### Job
Retype every line of the data below without changing anything.

[[ Data shown open ]]

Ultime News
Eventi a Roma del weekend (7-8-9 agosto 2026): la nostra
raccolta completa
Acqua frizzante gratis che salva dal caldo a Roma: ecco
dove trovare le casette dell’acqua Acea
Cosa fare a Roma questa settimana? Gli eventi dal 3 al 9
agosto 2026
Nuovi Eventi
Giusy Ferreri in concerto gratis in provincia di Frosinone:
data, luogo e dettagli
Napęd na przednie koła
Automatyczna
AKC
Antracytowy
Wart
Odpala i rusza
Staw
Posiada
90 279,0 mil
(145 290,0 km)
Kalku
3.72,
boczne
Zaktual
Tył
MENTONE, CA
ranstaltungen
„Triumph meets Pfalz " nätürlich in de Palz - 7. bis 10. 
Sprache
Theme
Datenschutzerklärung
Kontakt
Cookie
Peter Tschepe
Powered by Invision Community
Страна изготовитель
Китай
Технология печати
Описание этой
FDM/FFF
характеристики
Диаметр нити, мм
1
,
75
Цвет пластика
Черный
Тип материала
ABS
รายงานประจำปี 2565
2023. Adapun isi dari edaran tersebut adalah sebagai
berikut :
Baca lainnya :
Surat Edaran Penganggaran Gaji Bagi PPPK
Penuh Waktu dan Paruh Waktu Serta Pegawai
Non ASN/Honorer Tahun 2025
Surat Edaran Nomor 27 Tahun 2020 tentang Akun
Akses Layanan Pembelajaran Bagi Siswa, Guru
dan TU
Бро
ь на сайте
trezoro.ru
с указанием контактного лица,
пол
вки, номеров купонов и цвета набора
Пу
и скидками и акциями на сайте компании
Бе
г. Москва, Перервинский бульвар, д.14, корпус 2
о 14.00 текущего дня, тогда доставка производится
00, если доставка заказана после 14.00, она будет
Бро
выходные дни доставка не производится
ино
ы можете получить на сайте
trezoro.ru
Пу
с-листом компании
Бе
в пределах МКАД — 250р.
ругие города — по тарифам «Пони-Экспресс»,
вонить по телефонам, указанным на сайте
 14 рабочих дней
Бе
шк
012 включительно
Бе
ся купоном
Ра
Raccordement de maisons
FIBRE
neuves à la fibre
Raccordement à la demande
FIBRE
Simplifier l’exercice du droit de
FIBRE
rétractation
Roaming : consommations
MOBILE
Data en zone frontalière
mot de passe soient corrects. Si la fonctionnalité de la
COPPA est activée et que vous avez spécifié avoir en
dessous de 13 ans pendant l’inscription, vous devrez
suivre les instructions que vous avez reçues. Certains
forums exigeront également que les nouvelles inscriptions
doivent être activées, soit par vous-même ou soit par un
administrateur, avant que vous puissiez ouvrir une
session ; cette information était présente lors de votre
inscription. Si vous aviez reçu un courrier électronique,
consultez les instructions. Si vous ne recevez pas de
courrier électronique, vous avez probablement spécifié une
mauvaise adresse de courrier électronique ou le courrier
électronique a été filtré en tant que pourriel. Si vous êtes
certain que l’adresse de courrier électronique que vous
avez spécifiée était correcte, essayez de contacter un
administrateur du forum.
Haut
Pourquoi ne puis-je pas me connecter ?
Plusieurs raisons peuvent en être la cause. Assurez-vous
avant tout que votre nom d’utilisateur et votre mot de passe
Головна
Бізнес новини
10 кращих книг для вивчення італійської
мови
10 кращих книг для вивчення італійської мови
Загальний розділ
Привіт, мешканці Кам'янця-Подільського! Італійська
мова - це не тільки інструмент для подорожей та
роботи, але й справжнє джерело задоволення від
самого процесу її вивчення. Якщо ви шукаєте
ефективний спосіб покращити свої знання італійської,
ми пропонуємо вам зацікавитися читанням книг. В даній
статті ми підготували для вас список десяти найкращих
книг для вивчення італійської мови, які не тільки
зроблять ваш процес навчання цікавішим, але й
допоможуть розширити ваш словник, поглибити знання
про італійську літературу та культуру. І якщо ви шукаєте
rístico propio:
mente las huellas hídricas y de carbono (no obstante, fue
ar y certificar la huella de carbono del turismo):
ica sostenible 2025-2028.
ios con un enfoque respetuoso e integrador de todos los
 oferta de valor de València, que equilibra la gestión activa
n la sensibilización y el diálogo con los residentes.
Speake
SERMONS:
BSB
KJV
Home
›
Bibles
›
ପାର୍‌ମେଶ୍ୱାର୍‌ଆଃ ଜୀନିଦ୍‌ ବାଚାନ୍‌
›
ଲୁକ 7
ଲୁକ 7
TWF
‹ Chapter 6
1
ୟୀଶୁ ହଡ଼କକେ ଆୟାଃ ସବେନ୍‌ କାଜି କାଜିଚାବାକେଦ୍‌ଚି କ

[[ Data shown closed ]]

### Response area
Ultime News
Eventi a Roma del weekend (7-8-9 agosto 2026): la nostra
raccolta completa
Acqua frizzante gratis che salva dal caldo a Roma: ecco
dove trovare le casette dell’acqua Acea
Cosa fare a Roma questa settimana? Gli eventi dal 3 al 9
agosto 2026
Nuovi Eventi
Giusy Ferreri in concerto gratis in provincia di Frosinone:
data, luogo e dettagli
Napęd na przednie koła
Automatyczna
AKC
Antracytowy
Wart
Odpala i rusza
Staw
Posiada
90 279,0 mil
(145 290,0 km)
Kalku
3.72,
boczne
Zaktual
Tył
MENTONE, CA
ranstaltungen
„Triumph meets Pfalz " nätürlich in de Palz - 7. bis 10. 
Sprache
Theme
Datenschutzerklärung
Kontakt
Cookie
Peter Tschepe
Powered by Invision Community
Страна изготовитель
Китай
Технология печати
Описание этой
FDM/FFF
характеристики
Диаметр нити, мм
1
,
75
Цвет пластика
Черный
Тип материала
ABS
รายงานประจำปี 2565
2023. Adapun isi dari edaran tersebut adalah sebagai
berikut :
Baca lainnya :
Surat Edaran Penganggaran Gaji Bagi PPPK
Penuh Waktu dan Paruh Waktu Serta Pegawai
Non ASN/Honorer Tahun 2025
Surat Edaran Nomor 27 Tahun 2020 tentang Akun
Akses Layanan Pembelajaran Bagi Siswa, Guru
dan TU
Бро
ь на сайте
trezoro.ru
с указанием контактного лица,
пол
вки, номеров купонов и цвета набора
Пу
и скидками и акциями на сайте компании
Бе
г. Москва, Перервинский бульвар, д.14, корпус 2
о 14.00 текущего дня, тогда доставка производится
00, если доставка заказана после 14.00, она будет
Бро
выходные дни доставка не производится
ино
ы можете получить на сайте
trezoro.ru
Пу
с-листом компании
Бе
в пределах МКАД — 250р.
ругие города — по тарифам «Пони-Экспресс»,
вонить по телефонам, указанным на сайте
 14 рабочих дней
Бе
шк
012 включительно
Бе
ся купоном
Ра
Raccordement de maisons
FIBRE
neuves à la fibre
Raccordement à la demande
FIBRE
Simplifier l’exercice du droit de
FIBRE
rétractation
Roaming : consommations
MOBILE
Data en zone frontalière
mot de passe soient corrects. Si la fonctionnalité de la
COPPA est activée et que vous avez spécifié avoir en
dessous de 13 ans pendant l’inscription, vous devrez
suivre les instructions que vous avez reçues. Certains
forums exigeront également que les nouvelles inscriptions
doivent être activées, soit par vous-même ou soit par un
administrateur, avant que vous puissiez ouvrir une
session ; cette information était présente lors de votre
inscription. Si vous aviez reçu un courrier électronique,
consultez les instructions. Si vous ne recevez pas de
courrier électronique, vous avez probablement spécifié une
mauvaise adresse de courrier électronique ou le courrier
électronique a été filtré en tant que pourriel. Si vous êtes
certain que l’adresse de courrier électronique que vous
avez spécifiée était correcte, essayez de contacter un
administrateur du forum.
Haut
Pourquoi ne puis-je pas me connecter ?
Plusieurs raisons peuvent en être la cause. Assurez-vous
avant tout que votre nom d’utilisateur et votre mot de passe
Головна
Бізнес новини
10 кращих книг для вивчення італійської
мови
10 кращих книг для вивчення італійської мови
Загальний розділ
Привіт, мешканці Кам'янця-Подільського! Італійська
мова - це не тільки інструмент для подорожей та
роботи, але й справжнє джерело задоволення від
самого процесу її вивчення. Якщо ви шукаєте
ефективний спосіб покращити свої знання італійської,
ми пропонуємо вам зацікавитися читанням книг. В даній
статті ми підготували для вас список десяти найкращих
книг для вивчення італійської мови, які не тільки
зроблять ваш процес навчання цікавішим, але й
допоможуть розширити ваш словник, поглибити знання
про італійську літературу та культуру. І якщо ви шукаєте
rístico propio:
mente las huellas hídricas y de carbono (no obstante, fue
ar y certificar la huella de carbono del turismo):
ica sostenible 2025-2028.
ios con un enfoque respetuoso e integrador de todos los
 oferta de valor de València, que equilibra la gestión activa
n la sensibilización y el diálogo con los residentes.
Speake
SERMONS:
BSB
KJV
Home
›
Bibles
›
ପାର୍‌ମେଶ୍ୱାର୍‌ଆଃ ଜୀନିଦ୍‌ ବାଚାନ୍‌
›
ଲୁକ 7
ଲୁକ 7
TWF
‹ Chapter 6
1
ୟୀଶୁ ହଡ଼କକେ ଆୟାଃ ସବେନ୍‌ କାଜି କାଜିଚାବାକେଦ୍‌ଚି କ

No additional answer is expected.